Yo lo dudaba. Pero lo seguí por la carretera y el largo camino hasta que apareció ante nuestros ojos la casa y las estructuras que la rodeaban. Lo que hubiera podido llamarse un recinto, de no ser porque no estaba vallado ni precintado.

A la luz del día tenía un aspecto bien distinto. Con la mayoría de los focos fundidos, todo envuelto en sombras y solo unas pocas estrellas visibles entre los flacos pinos, había tenido un cierto aspecto siniestro. Ahora parecía normal, como otro cualquiera de los miles de ranchos que había en Florida, acaso un poco más lujoso que la mayoría.

Algo que no había estado allí cuando llegamos, la noche de la semana pasada, era Alicia, sentada en una silla de tela, con pantalones cortos, una blusa sin mangas y unas enormes gafas de sol, observando con una gran sonrisa la expresión de sorpresa de Dak.

—¿Qué estás haciendo aquí, chica? —quiso saber él.

—¿De qué estás hablando? Yo voy donde me da la gana, ya lo sabes.

—Sí, pero...

—Cuando me enteré de que venías, pensé que sería mejor ver en qué clase de jueguecitos ibas a meterte y salvarte el culo.

—¿Jueguecitos?
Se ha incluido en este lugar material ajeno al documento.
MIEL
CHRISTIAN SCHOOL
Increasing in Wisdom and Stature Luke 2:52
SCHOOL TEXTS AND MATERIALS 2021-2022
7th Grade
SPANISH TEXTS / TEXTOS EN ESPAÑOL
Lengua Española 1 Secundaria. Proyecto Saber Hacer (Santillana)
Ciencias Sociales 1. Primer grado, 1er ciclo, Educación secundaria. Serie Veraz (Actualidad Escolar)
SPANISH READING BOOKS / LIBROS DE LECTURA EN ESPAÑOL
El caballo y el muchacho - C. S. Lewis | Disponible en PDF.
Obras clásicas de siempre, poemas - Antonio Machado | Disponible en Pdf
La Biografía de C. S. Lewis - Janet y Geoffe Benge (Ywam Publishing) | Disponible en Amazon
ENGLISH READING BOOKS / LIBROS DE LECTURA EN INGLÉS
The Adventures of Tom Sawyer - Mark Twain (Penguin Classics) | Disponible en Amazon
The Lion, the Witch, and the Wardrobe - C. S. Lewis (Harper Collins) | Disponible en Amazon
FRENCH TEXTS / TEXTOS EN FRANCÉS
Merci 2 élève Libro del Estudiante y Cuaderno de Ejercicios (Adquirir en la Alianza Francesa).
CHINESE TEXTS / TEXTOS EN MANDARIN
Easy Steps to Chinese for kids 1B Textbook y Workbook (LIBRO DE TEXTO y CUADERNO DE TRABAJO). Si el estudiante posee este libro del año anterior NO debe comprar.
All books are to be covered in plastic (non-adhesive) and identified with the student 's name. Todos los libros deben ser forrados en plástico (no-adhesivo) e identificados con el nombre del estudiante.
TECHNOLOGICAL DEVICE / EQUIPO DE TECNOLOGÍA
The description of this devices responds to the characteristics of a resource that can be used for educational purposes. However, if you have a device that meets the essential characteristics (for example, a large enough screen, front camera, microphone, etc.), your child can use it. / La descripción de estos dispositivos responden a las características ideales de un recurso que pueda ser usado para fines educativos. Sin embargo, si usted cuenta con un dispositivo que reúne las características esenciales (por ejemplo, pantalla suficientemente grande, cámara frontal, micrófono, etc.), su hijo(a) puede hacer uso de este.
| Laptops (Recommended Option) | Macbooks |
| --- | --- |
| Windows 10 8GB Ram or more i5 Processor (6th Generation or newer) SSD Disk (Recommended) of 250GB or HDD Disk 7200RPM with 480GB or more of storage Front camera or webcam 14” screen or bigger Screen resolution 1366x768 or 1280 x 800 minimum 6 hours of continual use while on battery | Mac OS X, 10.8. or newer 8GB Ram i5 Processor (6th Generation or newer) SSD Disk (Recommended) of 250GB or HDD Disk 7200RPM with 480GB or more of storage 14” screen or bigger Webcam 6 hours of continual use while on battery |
No voy a meterme en ningún... ¿Cómo sabías que venía?

—¿Qué pasa, es que querías "darme una sorpresa"?

En el rostro de Dak se dibujó una expresión un poco avergonzada, me miró de soslayo y yo cogí la indirecta. Que lo arreglasen entre ellos; no tenía por qué escuchar. Me alejé caminando como si la cosa no fuera conmigo en dirección a la piscina, pero no pude resistirme a volverme un momento para mirarlos, con una sonrisa en los labios. Dak supera de largo el metro ochenta y cinco. Alicia apenas alcanza el metro cincuenta. Con su tez marrón claro y los ojos de un pálido color azul, es lo que un propietario de esclavos de antaño hubiera llamado una mulata y hoy en día conocemos como mezcla de razas. Así que, ¿cómo es que siempre que discuten Alicia está allí de pie, con la cabeza hacia atrás y los ojos echando chispas, claramente con la situación controlada, mientras el enorme y desgarbado Dak trata de averiguar por qué ha vuelto a perder?
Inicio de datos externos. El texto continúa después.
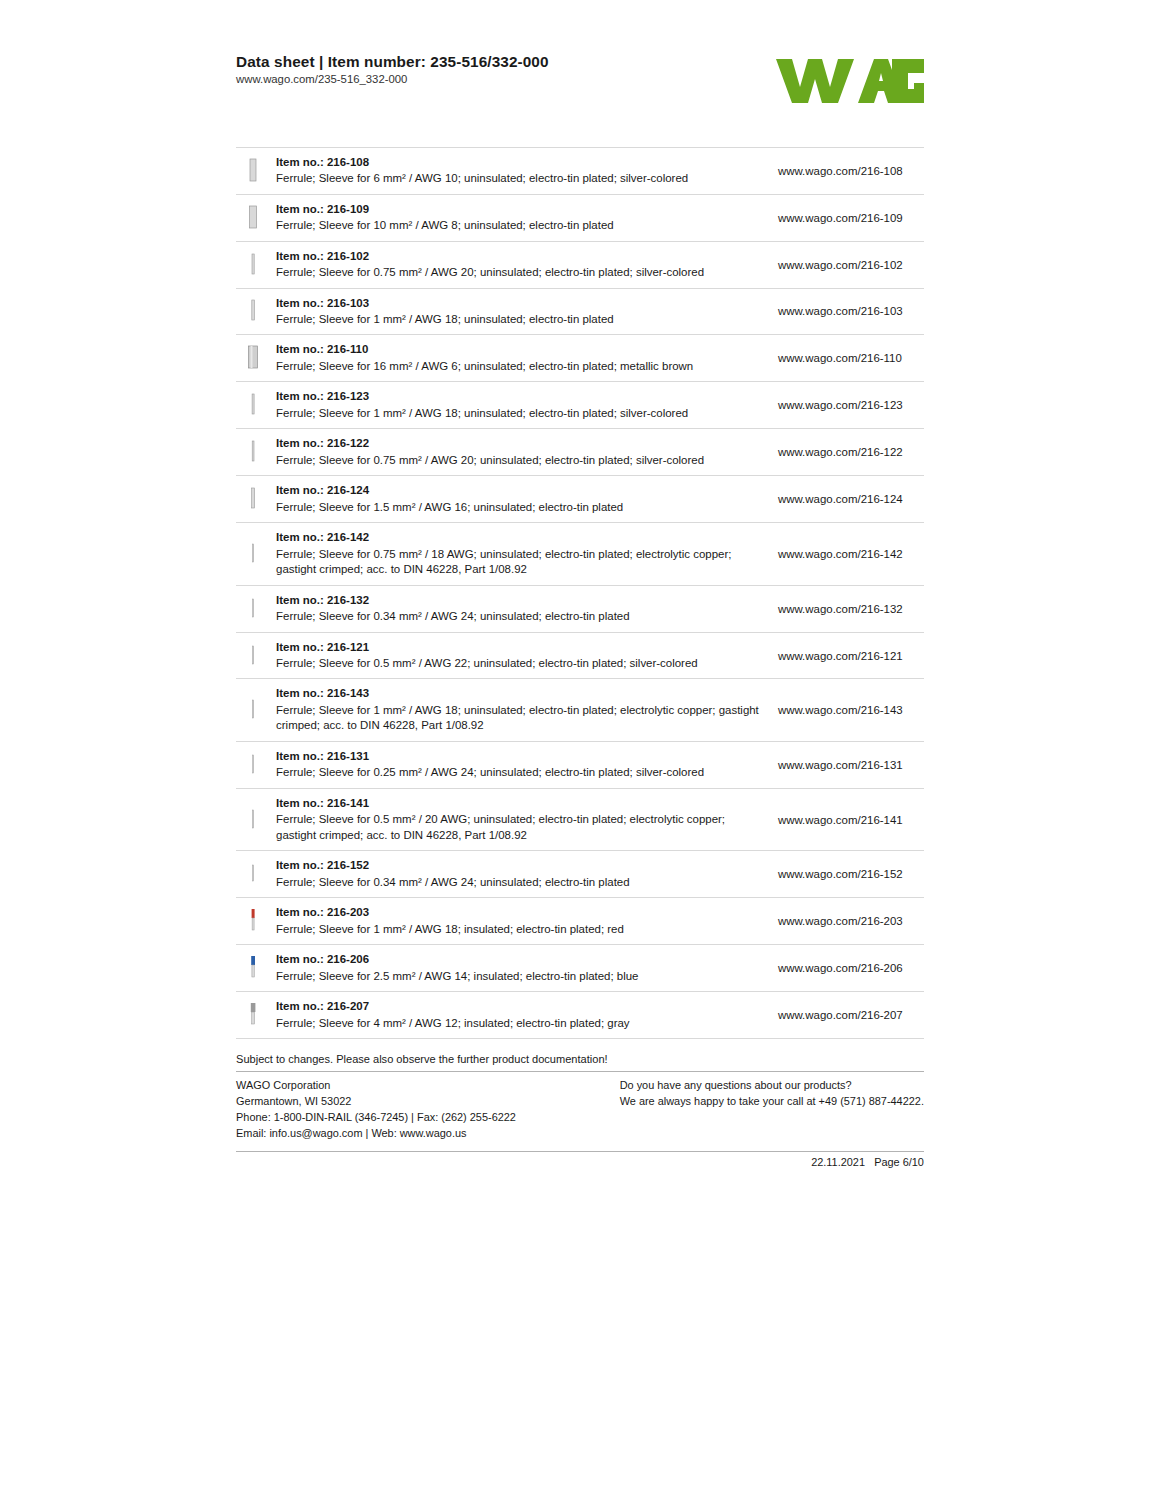Data sheet | Item number: 235-516/332-000
www.wago.com/235-516_332-000
| | Item no.: 216-108 Ferrule; Sleeve for 6 mm² / AWG 10; uninsulated; electro-tin plated; silver-colored | www.wago.com/216-108 |
| | Item no.: 216-109 Ferrule; Sleeve for 10 mm² / AWG 8; uninsulated; electro-tin plated | www.wago.com/216-109 |
| | Item no.: 216-102 Ferrule; Sleeve for 0.75 mm² / AWG 20; uninsulated; electro-tin plated; silver-colored | www.wago.com/216-102 |
| | Item no.: 216-103 Ferrule; Sleeve for 1 mm² / AWG 18; uninsulated; electro-tin plated | www.wago.com/216-103 |
| | Item no.: 216-110 Ferrule; Sleeve for 16 mm² / AWG 6; uninsulated; electro-tin plated; metallic brown | www.wago.com/216-110 |
| | Item no.: 216-123 Ferrule; Sleeve for 1 mm² / AWG 18; uninsulated; electro-tin plated; silver-colored | www.wago.com/216-123 |
| | Item no.: 216-122 Ferrule; Sleeve for 0.75 mm² / AWG 20; uninsulated; electro-tin plated; silver-colored | www.wago.com/216-122 |
| | Item no.: 216-124 Ferrule; Sleeve for 1.5 mm² / AWG 16; uninsulated; electro-tin plated | www.wago.com/216-124 |
| | Item no.: 216-142 Ferrule; Sleeve for 0.75 mm² / 18 AWG; uninsulated; electro-tin plated; electrolytic copper; gastight crimped; acc. to DIN 46228, Part 1/08.92 | www.wago.com/216-142 |
| | Item no.: 216-132 Ferrule; Sleeve for 0.34 mm² / AWG 24; uninsulated; electro-tin plated | www.wago.com/216-132 |
| | Item no.: 216-121 Ferrule; Sleeve for 0.5 mm² / AWG 22; uninsulated; electro-tin plated; silver-colored | www.wago.com/216-121 |
| | Item no.: 216-143 Ferrule; Sleeve for 1 mm² / AWG 18; uninsulated; electro-tin plated; electrolytic copper; gastight crimped; acc. to DIN 46228, Part 1/08.92 | www.wago.com/216-143 |
| | Item no.: 216-131 Ferrule; Sleeve for 0.25 mm² / AWG 24; uninsulated; electro-tin plated; silver-colored | www.wago.com/216-131 |
| | Item no.: 216-141 Ferrule; Sleeve for 0.5 mm² / 20 AWG; uninsulated; electro-tin plated; electrolytic copper; gastight crimped; acc. to DIN 46228, Part 1/08.92 | www.wago.com/216-141 |
| | Item no.: 216-152 Ferrule; Sleeve for 0.34 mm² / AWG 24; uninsulated; electro-tin plated | www.wago.com/216-152 |
| | Item no.: 216-203 Ferrule; Sleeve for 1 mm² / AWG 18; insulated; electro-tin plated; red | www.wago.com/216-203 |
| | Item no.: 216-206 Ferrule; Sleeve for 2.5 mm² / AWG 14; insulated; electro-tin plated; blue | www.wago.com/216-206 |
| | Item no.: 216-207 Ferrule; Sleeve for 4 mm² / AWG 12; insulated; electro-tin plated; gray | www.wago.com/216-207 |
Subject to changes. Please also observe the further product documentation!
WAGO Corporation
Germantown, WI 53022
Phone: 1-800-DIN-RAIL (346-7245) | Fax: (262) 255-6222
Email: info.us@wago.com | Web: www.wago.us
Do you have any questions about our products?
We are always happy to take your call at +49 (571) 887-44222.
22.11.2021 Page 6/10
¿Cómo se deletrea negligencia? Yo empezaría con un Mercedes 350ix último modelo aparcado cerca de la puerta trasera de la casa, con aspecto de no tener nada más grave que una rueda delantera deshinchada... pero que está desapareciendo poco a poco debajo de una capa de hojas de pino. Si vierais lo que la resina le había hecho ya a la pintura, os echaríais a llorar.

No sé, ¿tener un coche estupendo, parado y criando óxido en tu patio delantero es señal de prosperidad? Para mí, sea un BMW último modelo o un Pinto de hace cuarenta años, es algo que apesta a estupidez.

Rodeé la casa y el jardín caminando con lentitud mientras Dak y Alicia resolvían sus cosas. El lugar tenía un aspecto un poco peor y un poco mejor que aquel día, en la oscuridad.

A la casa propiamente dicha le hacía falta una mano de pintura desde hacía varios años. Si se dejaba así mucho tiempo, las termitas podrían llegar hasta los cimientos en pocos años.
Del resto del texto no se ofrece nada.